The song "Bad, Bold and Beautiful, Girl" was composed by the Poindexters, Alton Watkins, Jackie Members, Nelson Daniels and Robert Holloman. It was recorded by The Persuaders. It made it to no. 105 and no. 24 on the Billboard Charts in 1973.

The brothers wrote "I'll Be Sweeter Tomorrow" which was recorded by The Escorts. It was released on the Alithia label and on 16 February 1974, it got to no. 83 in the Billboard Hot Soul Singles chart.

The brothers worked with Chuck Stephens, who was a leading disk jockey on the New York radio station WWRL AM. He wanted to try his hand as a singer. He had already recorded two singles, one of them a composition by them. In 1977, he recorded their song, "Paying for Your Love" which was backed with "Coffee", and released on the Leo Mini label. It later became an in-demand Northern Soul track.

The Poindexter Brothers with Jackie Members wrote "Boogie City" which was recorded by The Reflections and released on the RCA label.

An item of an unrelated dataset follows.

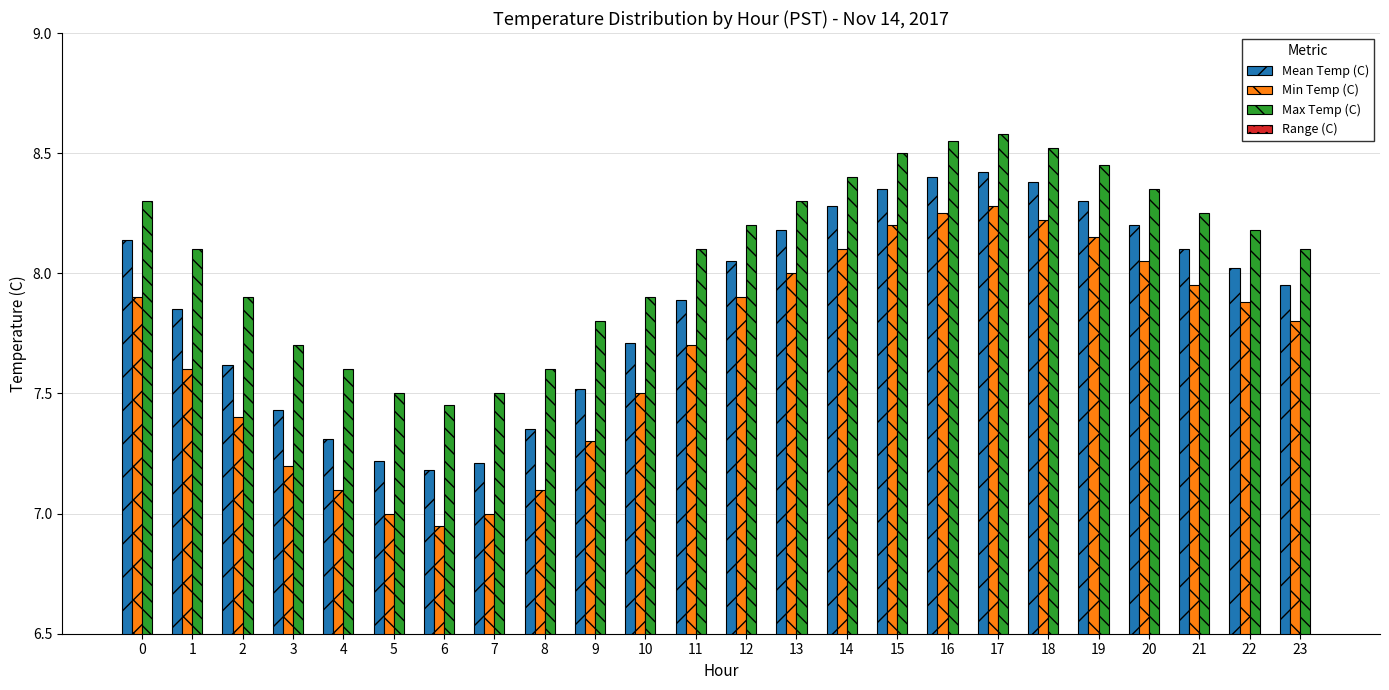

What is the value of the Min Temp (C) bar at the 15th from the left?

8.1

Reviewed in the Cash Box Singles to Watch section for the week of 13 January 1979, the reviewer noted the gritty vocals and the fast action and said that it would interest uptempo R&B lists. The following week, Cash Box had it as a Must Spin in their Programmers Picks section. It was getting some attention in the UK, where it was in the Bubbling Under the Top 90 (Imports) chart for the week of 27 January. It was still bubbling under for the week of 19 February.

===Later years===
In 2020, their song "What I Did in the Streets (I Should've Done at Home)" was released as the B-side of Vivian Copeland's "Chaos (In My Heart)" on Soul Junction SJ1016.